Guymon voted by absentee ballot at the courthouse on Election Day 2013 — which by law was allowed until 3 p.m. — and again by regular ballot at the MCTEA polling place.

Guymon also obtained a new attorney, Brad Schreiber, who Tuesday spoke almost entirely for Guymon during the hearing. Guymon only responded the judge's questions with short answers.

A suspended imposition of sentence means if Guymon abides by all the rules of his one-year probation period, he has the chance to clear the felony from his record.

Judge Tim Bjorkman originally denied Guymon's request in September 2013 for a suspended imposition of sentence. However, this time around, he called Guymon a "model probationer." Despite that, Bjorkman denied Guymon's request for Bjorkman to suspend the rest of Guymon's jail time.

Guymon has 20 days left to serve on his staggered jail sentence -- 10 days in September 2014, and 10 days in September 2015.

If he continues to do well on his final year of a two-year probation period, the court can wipe the felony conviction from Guymon's record.

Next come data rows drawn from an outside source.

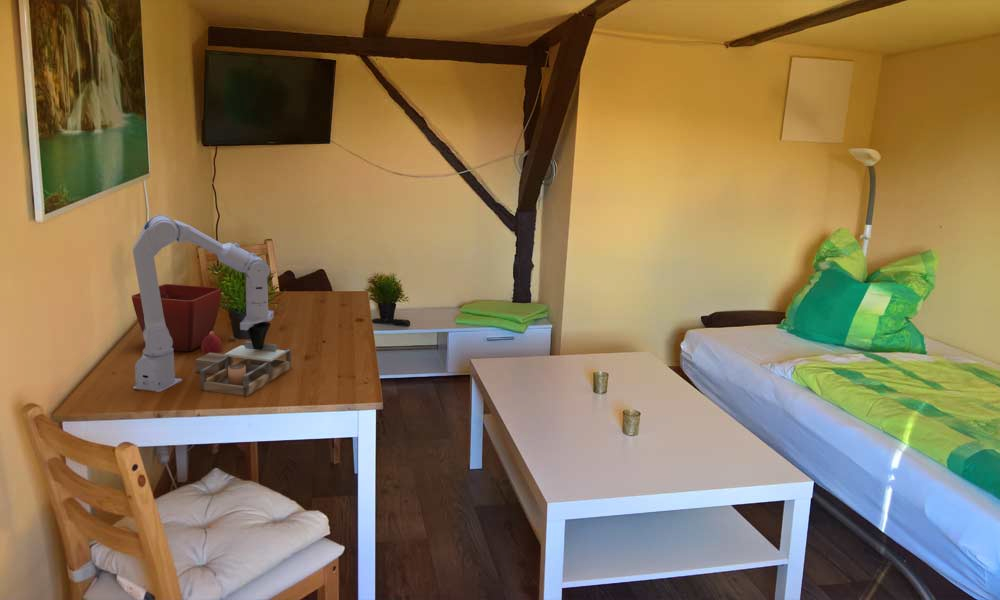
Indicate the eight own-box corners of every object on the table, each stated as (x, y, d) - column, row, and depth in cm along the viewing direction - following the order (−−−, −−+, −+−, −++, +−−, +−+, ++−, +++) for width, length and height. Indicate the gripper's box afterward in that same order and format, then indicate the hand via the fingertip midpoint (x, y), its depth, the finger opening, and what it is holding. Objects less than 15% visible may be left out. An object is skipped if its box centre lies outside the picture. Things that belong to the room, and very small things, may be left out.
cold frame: (247, 397, 187) (246, 376, 186) (200, 391, 189) (200, 370, 188) (291, 368, 210) (290, 349, 209) (249, 363, 212) (249, 344, 211)
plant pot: (167, 334, 236) (165, 282, 232) (224, 338, 234) (223, 287, 230) (132, 351, 217) (129, 296, 213) (194, 356, 216) (192, 301, 212)
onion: (218, 361, 213) (217, 335, 211) (198, 360, 213) (197, 333, 211) (225, 355, 218) (225, 329, 216) (206, 354, 218) (205, 328, 217)
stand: (218, 376, 201) (218, 362, 200) (195, 373, 202) (195, 359, 201) (232, 368, 207) (232, 355, 206) (210, 365, 209) (209, 352, 208)
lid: (270, 361, 197) (270, 353, 196) (224, 355, 199) (224, 347, 199) (285, 352, 205) (285, 344, 205) (241, 347, 207) (241, 339, 207)
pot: (240, 388, 192) (240, 370, 191) (225, 386, 193) (224, 368, 191) (249, 383, 196) (248, 365, 195) (234, 381, 197) (233, 363, 196)
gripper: (256, 308, 192) (257, 357, 196) (283, 296, 206) (283, 343, 209) (232, 305, 194) (233, 354, 197) (260, 294, 208) (261, 340, 211)
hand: (258, 348), depth 203 cm, fingers closed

Guymon has a colorful past in Mitchell, usually regarding his disagreements with the Mitchell Public Schools system. In 2008, Guymon was accused of intentionally causing "a serious public inconvenience, annoyance or alarm to another person by engaging in violent or threatening behavior ... or by making unreasonable disturbance," but said he did accost Tom Starr, head coach of the sophomore team.

Guymon is known for other strange behavior, too. His past escapades include sending mass mailers to Mitchell residents in which he claimed a Catholic conspiracy ring was manipulating the city; calling his opponents in a local election "spineless jellyfish," and maintaining a website called the Book of Guymon where he wrote long criticisms of public officials.